2011.Subsection (3) rewrites paragraph 25 of Schedule 29 to FA 2002 as an early signpost to the possibility of roll-over relief in realisation cases.
2012.This section defines “realisation”. It is based on paragraph 19 of Schedule 29 to FA 2002.
2013.Consistent with the underlying principle of this Part, “realisation” is defined by reference to generally accepted accounting practice. Only events which are “realisations” in these terms are within this Chapter. And only events within this Chapter can come within the roll-over rules in Chapter 7 of this Part.
2014.Subsection (3) is relevant to assets that have been wholly written off or to assets which have been generated internally (such as goodwill) which cannot be capitalised under generally accepted accounting practice.
2015.This section gives the rules quantifying the credit or debit for an intangible fixed asset which has previously been written down for tax purposes. It is based on paragraph 20 of Schedule 29 to FA 2002.
2016.This section gives the rules quantifying the credit or debit for an intangible fixed asset shown in the company’s balance sheet and not previously written down for tax purposes. It is based on paragraph 21 of Schedule 29 to FA 2002.
2017.Examples of intangible fixed assets to which this section applies include those sold soon after acquisition.
2018.This section deals with cases where either of the two previous sections apply to a part realisation of an intangible fixed asset. It is based on paragraph 22 of Schedule 29 to FA 2002.
2019.The section determines the appropriate proportion of the tax written-down value or cost of the asset to be set off.
2020.Subsection (2) gives a formula that covers both the simple case, where the tax written-down value has not diverged from the book value in the accounts, and the more complicated case where the tax and book values have diverged.
2021.This section deals with cases where the intangible fixed asset that is realised is never shown in the balance sheet. It is based on paragraph 23 of Schedule 29 to FA 2002.
2022.Internally-generated goodwill is probably the most common example of an intangible fixed asset to which this section applies.
2023.This section defines “proceeds of realisation”. It is based on paragraph 24 of Schedule 29 to FA 2002.
2024.This section provides for a debit for tax purposes in respect of abortive realisation expenditure.
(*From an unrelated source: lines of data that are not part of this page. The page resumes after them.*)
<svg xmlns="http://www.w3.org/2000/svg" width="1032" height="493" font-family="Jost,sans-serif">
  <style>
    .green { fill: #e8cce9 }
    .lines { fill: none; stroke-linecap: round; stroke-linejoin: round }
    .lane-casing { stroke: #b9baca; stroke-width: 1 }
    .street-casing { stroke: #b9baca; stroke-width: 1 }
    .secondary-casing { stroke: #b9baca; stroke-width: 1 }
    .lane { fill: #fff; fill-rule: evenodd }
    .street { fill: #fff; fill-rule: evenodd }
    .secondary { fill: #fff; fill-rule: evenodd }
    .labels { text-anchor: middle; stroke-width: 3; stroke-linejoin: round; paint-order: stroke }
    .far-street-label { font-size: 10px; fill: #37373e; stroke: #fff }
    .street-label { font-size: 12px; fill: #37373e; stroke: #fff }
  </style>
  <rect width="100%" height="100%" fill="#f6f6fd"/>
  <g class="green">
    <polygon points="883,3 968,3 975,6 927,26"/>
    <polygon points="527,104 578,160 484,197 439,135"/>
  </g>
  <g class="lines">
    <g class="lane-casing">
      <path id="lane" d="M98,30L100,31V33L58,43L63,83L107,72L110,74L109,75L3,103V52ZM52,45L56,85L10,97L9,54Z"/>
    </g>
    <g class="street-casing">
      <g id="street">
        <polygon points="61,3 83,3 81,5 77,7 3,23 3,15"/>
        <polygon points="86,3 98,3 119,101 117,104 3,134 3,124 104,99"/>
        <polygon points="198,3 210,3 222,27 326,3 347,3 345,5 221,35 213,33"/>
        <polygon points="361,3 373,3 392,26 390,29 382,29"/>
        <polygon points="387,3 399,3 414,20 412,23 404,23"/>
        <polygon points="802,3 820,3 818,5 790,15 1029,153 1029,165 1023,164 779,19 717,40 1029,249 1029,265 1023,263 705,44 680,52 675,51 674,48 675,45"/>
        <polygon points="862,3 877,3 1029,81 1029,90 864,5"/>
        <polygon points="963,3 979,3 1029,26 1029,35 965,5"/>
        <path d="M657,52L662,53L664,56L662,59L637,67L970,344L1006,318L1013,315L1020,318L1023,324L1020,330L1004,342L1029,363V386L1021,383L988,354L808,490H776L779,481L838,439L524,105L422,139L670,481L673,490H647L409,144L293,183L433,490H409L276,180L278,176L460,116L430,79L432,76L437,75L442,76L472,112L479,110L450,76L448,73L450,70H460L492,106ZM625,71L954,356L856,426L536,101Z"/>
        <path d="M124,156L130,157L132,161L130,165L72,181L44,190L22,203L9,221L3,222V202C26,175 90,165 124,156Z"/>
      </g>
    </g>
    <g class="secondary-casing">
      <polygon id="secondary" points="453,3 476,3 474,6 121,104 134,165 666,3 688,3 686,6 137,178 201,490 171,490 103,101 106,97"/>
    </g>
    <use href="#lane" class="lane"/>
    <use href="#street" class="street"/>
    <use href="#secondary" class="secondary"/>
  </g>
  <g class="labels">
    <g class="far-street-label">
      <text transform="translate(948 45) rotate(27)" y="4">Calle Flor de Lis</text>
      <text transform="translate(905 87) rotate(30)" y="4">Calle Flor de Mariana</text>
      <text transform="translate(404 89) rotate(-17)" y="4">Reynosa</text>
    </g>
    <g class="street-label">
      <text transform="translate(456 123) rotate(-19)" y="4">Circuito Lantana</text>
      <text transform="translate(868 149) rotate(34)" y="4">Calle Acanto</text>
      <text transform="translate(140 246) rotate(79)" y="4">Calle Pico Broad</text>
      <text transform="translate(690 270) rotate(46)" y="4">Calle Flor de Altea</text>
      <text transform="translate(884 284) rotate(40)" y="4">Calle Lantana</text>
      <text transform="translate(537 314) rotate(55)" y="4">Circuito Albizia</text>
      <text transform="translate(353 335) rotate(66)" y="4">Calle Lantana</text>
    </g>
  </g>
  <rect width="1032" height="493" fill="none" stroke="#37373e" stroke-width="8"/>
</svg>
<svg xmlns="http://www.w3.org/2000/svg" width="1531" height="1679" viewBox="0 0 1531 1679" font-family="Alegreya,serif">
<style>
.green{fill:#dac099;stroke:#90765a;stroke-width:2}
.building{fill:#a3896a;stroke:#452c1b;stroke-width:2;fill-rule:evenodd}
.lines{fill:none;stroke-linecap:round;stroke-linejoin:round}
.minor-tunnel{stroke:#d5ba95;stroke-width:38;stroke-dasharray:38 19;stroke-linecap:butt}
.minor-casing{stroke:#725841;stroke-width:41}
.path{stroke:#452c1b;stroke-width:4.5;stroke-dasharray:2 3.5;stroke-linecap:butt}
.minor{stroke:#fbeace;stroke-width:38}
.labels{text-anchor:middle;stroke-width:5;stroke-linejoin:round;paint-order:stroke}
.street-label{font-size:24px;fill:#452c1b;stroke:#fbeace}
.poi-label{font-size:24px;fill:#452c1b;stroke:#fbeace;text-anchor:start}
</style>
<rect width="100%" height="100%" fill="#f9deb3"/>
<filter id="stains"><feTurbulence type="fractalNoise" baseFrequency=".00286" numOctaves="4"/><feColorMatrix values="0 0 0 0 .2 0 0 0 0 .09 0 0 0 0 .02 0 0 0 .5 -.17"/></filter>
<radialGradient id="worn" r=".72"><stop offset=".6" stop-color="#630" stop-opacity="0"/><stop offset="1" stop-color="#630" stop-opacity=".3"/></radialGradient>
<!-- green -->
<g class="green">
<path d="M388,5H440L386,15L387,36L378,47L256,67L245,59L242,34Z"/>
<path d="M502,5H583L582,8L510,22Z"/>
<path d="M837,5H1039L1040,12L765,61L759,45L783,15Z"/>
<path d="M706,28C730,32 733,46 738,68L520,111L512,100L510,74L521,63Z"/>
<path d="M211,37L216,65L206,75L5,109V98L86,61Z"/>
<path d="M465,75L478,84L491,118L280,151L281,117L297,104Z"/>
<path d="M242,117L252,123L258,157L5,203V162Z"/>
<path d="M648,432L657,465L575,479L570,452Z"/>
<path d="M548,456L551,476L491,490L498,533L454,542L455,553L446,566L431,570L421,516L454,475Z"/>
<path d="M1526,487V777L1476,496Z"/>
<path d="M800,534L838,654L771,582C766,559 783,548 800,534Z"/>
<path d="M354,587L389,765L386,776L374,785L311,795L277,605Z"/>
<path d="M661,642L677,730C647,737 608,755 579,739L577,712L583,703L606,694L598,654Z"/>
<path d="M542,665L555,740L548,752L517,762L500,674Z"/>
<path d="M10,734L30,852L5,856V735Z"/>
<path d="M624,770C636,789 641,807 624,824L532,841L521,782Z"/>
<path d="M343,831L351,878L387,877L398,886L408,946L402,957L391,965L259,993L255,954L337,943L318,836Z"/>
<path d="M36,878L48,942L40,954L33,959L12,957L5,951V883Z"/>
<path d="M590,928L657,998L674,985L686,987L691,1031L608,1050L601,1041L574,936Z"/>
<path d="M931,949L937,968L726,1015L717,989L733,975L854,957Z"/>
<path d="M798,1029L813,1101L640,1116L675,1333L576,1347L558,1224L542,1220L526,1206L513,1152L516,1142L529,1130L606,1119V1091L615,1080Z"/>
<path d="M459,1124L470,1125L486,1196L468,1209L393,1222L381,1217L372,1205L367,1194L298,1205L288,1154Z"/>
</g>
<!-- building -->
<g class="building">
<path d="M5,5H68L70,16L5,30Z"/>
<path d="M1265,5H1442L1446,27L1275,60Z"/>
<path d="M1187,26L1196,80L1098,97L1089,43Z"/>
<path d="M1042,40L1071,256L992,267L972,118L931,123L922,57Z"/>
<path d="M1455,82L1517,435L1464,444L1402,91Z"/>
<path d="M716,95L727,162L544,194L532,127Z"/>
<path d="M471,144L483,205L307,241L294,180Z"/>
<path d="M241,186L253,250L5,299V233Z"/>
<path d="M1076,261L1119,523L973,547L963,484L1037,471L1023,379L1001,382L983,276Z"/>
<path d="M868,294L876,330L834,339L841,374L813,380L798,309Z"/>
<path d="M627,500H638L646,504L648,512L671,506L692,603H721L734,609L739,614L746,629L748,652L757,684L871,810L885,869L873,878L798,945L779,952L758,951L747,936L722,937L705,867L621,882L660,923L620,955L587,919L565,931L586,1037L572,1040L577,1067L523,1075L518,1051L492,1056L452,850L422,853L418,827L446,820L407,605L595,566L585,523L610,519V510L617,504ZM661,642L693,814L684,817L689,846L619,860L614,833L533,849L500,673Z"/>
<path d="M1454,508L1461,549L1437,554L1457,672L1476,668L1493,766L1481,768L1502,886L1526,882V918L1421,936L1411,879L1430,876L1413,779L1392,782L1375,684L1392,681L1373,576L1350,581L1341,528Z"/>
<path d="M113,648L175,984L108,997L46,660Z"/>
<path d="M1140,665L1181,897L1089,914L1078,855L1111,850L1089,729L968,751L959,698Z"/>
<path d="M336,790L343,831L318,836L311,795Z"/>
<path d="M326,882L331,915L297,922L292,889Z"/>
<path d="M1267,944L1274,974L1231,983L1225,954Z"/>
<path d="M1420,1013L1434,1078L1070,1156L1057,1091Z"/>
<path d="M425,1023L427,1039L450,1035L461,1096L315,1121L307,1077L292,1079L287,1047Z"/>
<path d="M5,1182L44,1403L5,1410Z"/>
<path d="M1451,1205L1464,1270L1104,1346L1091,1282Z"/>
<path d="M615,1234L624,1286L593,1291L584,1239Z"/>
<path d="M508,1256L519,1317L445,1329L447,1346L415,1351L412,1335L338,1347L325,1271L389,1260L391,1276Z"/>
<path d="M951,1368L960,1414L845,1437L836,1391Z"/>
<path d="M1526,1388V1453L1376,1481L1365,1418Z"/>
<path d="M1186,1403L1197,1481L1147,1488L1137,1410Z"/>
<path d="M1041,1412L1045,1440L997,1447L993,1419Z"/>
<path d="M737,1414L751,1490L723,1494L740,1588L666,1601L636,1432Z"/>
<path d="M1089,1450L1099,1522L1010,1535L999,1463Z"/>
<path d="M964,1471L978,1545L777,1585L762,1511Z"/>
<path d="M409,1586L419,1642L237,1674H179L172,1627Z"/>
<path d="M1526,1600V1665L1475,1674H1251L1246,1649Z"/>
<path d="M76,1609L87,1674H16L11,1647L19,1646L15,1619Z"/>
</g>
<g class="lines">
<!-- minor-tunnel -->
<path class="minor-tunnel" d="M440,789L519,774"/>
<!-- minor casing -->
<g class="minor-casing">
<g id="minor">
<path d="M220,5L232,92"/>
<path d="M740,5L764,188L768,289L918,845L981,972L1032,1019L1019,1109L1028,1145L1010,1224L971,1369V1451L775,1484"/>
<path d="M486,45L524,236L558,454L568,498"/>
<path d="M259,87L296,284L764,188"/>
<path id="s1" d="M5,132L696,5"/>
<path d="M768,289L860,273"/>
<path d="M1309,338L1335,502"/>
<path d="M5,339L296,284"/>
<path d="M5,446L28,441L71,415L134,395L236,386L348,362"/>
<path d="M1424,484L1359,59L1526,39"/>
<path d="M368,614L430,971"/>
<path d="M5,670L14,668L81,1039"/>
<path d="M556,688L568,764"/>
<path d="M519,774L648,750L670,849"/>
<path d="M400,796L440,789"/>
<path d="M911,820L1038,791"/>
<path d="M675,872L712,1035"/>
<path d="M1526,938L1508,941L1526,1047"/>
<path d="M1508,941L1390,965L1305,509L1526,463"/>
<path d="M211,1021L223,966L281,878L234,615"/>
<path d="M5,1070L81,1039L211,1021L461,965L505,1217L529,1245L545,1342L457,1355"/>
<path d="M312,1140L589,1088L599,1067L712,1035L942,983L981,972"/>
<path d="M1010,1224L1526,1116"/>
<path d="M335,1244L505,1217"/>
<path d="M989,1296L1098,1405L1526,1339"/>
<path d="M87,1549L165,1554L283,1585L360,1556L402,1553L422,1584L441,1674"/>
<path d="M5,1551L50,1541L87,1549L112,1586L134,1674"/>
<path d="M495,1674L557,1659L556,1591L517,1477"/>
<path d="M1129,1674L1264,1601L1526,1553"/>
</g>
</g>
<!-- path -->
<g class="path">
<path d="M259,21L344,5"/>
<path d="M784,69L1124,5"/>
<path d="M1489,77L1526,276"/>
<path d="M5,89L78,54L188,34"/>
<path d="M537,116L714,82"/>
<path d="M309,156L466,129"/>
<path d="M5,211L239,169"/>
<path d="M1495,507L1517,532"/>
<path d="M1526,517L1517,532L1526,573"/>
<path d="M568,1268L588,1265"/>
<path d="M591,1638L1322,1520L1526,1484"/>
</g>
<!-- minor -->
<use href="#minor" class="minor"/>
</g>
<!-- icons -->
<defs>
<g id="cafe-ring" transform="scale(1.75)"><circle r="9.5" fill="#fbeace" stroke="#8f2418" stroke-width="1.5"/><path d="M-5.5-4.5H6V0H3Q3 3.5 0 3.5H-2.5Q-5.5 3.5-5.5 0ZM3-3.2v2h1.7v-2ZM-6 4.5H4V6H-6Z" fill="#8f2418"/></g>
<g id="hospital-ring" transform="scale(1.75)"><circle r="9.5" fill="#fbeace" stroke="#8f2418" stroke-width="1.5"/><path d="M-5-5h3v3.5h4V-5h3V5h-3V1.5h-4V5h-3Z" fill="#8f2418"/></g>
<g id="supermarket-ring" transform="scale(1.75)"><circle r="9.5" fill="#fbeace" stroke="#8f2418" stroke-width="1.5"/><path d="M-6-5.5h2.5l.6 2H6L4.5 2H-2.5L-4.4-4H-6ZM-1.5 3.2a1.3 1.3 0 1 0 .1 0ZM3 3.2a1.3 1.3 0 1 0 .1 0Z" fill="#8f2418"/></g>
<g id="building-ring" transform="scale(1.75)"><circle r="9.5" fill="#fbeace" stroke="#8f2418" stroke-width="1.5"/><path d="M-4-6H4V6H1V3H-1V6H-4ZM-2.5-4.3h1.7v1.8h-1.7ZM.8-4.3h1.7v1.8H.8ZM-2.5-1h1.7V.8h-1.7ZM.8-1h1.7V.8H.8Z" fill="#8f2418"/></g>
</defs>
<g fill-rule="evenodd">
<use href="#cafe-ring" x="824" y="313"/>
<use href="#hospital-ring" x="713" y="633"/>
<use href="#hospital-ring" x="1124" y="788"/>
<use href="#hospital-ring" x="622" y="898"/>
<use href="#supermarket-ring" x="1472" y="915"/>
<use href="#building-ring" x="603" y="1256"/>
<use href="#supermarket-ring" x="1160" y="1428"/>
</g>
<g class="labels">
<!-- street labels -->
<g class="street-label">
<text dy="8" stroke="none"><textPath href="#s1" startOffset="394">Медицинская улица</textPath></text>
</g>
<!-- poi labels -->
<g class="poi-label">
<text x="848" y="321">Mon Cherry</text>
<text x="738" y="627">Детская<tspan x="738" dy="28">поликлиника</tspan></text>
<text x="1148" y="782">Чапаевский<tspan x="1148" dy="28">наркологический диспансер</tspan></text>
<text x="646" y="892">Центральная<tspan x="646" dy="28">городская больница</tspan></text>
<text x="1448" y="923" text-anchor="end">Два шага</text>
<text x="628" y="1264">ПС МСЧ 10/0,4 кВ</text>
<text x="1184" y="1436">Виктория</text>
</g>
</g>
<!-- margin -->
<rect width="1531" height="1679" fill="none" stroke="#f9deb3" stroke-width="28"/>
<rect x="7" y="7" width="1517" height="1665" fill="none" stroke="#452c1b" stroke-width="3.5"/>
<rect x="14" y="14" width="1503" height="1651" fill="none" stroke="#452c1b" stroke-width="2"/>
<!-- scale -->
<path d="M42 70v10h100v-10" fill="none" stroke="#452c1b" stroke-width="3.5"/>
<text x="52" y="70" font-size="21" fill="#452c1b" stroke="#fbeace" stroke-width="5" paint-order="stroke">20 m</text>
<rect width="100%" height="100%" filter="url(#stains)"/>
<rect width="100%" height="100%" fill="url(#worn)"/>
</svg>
It is based on paragraph 26 of Schedule 29 to FA 2002.
2025.“Abortive” expenditure is expenditure incurred for the purposes of a transaction which would have amounted to a realisation of the intangible fixed asset if it had proceeded to completion. Such expenditure would not be allowable under any other rules.
2026.This section defines two related key terms used in this Part. It is based on paragraph 137 of Schedule 29 to FA 2002.